> _Task instructions_
Figure out the number of lines in the entries that hold the string "murah", then give that number and nothing else.

> _Information provided_
──────────

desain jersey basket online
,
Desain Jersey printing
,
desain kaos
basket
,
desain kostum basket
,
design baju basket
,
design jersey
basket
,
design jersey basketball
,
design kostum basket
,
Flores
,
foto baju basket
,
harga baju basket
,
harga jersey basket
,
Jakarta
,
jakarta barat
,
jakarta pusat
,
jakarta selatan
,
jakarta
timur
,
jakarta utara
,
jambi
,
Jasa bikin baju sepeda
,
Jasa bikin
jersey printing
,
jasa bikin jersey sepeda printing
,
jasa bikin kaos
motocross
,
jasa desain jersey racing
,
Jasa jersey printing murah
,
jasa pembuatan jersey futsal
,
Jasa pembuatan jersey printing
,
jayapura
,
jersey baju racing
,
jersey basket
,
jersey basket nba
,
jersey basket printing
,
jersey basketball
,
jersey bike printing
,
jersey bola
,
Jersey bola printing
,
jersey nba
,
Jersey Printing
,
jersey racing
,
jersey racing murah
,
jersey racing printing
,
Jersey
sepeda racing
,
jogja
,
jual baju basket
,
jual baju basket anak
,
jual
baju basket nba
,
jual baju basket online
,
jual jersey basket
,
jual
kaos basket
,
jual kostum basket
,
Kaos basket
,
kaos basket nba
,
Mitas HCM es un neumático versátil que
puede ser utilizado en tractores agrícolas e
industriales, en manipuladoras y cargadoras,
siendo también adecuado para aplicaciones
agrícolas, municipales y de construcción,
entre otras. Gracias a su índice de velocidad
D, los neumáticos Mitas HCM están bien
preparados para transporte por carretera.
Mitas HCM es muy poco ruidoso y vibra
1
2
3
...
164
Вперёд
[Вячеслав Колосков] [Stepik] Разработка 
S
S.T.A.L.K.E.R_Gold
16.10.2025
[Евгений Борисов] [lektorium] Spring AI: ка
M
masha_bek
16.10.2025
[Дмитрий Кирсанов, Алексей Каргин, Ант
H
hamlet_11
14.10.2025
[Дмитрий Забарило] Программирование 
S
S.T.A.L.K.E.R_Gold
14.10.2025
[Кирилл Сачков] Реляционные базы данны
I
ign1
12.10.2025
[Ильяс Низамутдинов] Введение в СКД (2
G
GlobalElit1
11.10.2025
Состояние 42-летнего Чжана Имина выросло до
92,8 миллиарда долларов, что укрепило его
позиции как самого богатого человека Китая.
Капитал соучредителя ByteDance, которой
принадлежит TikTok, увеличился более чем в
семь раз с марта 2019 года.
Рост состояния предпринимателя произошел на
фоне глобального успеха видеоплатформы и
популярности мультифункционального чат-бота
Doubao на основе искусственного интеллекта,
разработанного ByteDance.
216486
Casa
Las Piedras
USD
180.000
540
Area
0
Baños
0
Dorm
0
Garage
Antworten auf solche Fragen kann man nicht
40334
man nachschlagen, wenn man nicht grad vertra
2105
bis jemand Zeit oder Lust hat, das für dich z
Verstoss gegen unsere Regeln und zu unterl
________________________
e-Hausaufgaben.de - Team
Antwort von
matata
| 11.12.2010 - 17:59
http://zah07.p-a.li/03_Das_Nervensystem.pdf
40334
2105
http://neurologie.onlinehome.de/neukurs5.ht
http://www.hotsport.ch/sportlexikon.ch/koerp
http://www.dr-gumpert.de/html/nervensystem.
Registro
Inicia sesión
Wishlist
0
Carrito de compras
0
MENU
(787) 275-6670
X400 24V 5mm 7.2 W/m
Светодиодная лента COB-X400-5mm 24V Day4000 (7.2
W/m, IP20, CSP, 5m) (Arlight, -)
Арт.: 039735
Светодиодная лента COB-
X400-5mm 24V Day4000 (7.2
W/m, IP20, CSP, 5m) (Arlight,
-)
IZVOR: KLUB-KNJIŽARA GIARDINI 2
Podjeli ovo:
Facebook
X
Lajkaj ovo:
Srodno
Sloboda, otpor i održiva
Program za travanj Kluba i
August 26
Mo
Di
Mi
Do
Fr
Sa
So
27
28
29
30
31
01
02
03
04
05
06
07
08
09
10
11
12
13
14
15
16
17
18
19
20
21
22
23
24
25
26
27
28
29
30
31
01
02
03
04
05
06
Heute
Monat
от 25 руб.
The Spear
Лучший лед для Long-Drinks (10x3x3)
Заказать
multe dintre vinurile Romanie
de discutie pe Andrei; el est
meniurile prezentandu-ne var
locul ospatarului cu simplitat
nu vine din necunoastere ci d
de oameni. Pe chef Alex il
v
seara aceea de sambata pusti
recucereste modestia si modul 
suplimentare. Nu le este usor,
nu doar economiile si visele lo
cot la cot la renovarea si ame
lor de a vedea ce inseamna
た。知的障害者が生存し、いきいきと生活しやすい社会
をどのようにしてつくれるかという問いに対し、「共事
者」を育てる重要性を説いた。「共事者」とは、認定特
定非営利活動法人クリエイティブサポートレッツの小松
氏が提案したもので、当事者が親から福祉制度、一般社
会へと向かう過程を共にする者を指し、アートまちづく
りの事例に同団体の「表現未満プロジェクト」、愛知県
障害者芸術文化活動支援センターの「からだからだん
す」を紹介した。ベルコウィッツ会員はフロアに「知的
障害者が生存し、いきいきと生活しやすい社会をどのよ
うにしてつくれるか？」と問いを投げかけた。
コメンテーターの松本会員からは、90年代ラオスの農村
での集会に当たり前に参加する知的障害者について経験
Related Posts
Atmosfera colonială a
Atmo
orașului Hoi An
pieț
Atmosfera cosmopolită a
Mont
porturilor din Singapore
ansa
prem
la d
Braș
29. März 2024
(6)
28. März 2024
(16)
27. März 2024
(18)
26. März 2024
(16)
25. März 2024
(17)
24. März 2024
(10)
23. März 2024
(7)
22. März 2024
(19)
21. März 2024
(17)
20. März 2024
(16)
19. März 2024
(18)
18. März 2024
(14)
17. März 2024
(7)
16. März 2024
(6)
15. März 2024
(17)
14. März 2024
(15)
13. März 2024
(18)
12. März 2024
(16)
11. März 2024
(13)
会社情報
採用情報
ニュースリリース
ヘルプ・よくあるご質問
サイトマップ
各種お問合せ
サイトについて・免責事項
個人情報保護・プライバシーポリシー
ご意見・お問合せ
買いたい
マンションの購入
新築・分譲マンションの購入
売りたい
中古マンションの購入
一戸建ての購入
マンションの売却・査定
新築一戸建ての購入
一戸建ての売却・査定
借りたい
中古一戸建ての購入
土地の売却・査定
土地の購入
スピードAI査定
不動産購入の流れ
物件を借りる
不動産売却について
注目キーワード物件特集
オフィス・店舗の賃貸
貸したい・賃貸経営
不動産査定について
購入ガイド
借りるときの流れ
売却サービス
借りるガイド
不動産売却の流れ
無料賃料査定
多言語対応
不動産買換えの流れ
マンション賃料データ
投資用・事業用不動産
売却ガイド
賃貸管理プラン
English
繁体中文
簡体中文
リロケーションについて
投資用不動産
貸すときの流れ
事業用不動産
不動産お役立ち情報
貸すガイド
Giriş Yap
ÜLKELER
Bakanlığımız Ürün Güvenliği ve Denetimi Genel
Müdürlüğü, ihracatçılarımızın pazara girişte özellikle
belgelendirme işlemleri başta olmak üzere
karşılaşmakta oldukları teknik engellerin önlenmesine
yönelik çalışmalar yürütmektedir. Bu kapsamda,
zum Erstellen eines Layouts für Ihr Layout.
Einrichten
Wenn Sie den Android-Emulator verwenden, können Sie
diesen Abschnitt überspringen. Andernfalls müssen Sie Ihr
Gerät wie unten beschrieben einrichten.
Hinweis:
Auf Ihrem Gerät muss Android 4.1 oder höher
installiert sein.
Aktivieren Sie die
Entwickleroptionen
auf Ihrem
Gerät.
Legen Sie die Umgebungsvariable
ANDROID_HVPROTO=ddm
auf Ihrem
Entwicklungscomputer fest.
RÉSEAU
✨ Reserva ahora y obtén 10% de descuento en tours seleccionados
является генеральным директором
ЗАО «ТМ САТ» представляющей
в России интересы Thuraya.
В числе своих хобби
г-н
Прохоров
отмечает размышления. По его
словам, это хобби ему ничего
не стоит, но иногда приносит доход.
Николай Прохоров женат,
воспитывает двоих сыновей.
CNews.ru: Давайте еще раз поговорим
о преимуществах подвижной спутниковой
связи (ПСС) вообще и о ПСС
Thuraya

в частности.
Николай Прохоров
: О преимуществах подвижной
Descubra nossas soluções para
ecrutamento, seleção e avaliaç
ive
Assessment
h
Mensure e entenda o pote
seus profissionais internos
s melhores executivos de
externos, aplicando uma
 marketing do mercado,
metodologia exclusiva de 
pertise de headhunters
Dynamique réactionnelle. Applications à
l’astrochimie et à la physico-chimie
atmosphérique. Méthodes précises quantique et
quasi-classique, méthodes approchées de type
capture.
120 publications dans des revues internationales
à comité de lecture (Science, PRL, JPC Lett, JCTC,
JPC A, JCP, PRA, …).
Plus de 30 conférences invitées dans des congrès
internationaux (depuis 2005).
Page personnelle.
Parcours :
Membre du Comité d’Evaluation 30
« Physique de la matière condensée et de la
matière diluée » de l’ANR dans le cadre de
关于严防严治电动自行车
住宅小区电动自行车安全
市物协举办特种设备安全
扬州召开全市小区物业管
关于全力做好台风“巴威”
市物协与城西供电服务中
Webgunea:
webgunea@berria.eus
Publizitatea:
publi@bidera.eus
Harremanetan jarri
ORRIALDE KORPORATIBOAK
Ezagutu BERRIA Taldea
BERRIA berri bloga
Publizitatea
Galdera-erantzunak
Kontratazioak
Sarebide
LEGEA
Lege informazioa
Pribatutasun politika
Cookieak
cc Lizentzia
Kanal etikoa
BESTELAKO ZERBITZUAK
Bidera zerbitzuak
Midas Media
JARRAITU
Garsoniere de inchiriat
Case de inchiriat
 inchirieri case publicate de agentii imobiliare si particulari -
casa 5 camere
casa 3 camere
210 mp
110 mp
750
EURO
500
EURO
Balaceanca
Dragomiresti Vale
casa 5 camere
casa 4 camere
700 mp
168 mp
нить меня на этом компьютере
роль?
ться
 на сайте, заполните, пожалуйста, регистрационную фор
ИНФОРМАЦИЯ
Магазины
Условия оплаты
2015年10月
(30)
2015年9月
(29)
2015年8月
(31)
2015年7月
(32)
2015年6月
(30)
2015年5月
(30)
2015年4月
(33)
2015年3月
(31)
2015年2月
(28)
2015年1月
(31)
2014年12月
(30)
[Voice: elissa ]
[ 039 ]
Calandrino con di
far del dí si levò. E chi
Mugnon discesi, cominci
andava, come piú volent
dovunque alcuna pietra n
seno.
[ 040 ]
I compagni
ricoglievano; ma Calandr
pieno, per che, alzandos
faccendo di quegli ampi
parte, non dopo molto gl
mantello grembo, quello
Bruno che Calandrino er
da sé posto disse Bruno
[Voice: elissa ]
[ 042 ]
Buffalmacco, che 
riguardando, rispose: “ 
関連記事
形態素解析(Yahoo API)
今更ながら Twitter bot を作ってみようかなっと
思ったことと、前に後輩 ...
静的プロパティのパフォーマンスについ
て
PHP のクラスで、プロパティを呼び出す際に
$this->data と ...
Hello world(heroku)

──────────

> _Finished task_
2